■ **Exercise aim**:
Can you reproduce every line of the listing below, character for character, with nothing changed?

Dataset entries:
※
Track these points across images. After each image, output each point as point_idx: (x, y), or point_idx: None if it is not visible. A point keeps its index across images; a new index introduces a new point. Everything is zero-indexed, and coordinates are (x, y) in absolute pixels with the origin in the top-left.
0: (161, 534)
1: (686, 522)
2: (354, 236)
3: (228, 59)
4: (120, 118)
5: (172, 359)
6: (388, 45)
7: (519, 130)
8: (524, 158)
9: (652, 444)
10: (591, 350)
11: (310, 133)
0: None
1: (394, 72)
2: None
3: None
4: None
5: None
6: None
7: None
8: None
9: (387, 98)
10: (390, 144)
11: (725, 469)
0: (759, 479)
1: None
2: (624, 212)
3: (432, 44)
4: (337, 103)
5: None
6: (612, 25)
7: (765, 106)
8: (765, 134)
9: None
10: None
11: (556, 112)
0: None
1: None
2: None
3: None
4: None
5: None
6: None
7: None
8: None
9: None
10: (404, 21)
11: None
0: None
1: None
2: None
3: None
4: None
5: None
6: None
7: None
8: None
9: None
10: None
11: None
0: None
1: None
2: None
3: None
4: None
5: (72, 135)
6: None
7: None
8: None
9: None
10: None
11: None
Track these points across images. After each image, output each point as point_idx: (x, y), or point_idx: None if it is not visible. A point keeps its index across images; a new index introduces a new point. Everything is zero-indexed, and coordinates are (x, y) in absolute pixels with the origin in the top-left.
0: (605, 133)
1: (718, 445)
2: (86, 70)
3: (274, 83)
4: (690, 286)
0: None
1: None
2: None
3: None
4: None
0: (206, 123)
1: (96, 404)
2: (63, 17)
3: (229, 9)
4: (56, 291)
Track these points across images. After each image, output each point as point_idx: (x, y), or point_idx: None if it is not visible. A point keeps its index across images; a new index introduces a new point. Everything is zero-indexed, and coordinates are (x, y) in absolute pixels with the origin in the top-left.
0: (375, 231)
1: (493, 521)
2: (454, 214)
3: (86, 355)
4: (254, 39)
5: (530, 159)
※
■ **Exercise output**:
Track these points across images. After each image, output each point as point_idx: (x, y), or point_idx: None if it is not visible. A point keeps its index across images; a new index introduces a new point. Everything is zero-indexed, and coordinates are (x, y) in absolute pixels with the origin in the top-left.
0: (161, 534)
1: (686, 522)
2: (354, 236)
3: (228, 59)
4: (120, 118)
5: (172, 359)
6: (388, 45)
7: (519, 130)
8: (524, 158)
9: (652, 444)
10: (591, 350)
11: (310, 133)
0: None
1: (394, 72)
2: None
3: None
4: None
5: None
6: None
7: None
8: None
9: (387, 98)
10: (390, 144)
11: (725, 469)
0: (759, 479)
1: None
2: (624, 212)
3: (432, 44)
4: (337, 103)
5: None
6: (612, 25)
7: (765, 106)
8: (765, 134)
9: None
10: None
11: (556, 112)
0: None
1: None
2: None
3: None
4: None
5: None
6: None
7: None
8: None
9: None
10: (404, 21)
11: None
0: None
1: None
2: None
3: None
4: None
5: None
6: None
7: None
8: None
9: None
10: None
11: None
0: None
1: None
2: None
3: None
4: None
5: (72, 135)
6: None
7: None
8: None
9: None
10: None
11: None
Track these points across images. After each image, output each point as point_idx: (x, y), or point_idx: None if it is not visible. A point keeps its index across images; a new index introduces a new point. Everything is zero-indexed, and coordinates are (x, y) in absolute pixels with the origin in the top-left.
0: (605, 133)
1: (718, 445)
2: (86, 70)
3: (274, 83)
4: (690, 286)
0: None
1: None
2: None
3: None
4: None
0: (206, 123)
1: (96, 404)
2: (63, 17)
3: (229, 9)
4: (56, 291)
Track these points across images. After each image, output each point as point_idx: (x, y), or point_idx: None if it is not visible. A point keeps its index across images; a new index introduces a new point. Everything is zero-indexed, and coordinates are (x, y) in absolute pixels with the origin in the top-left.
0: (375, 231)
1: (493, 521)
2: (454, 214)
3: (86, 355)
4: (254, 39)
5: (530, 159)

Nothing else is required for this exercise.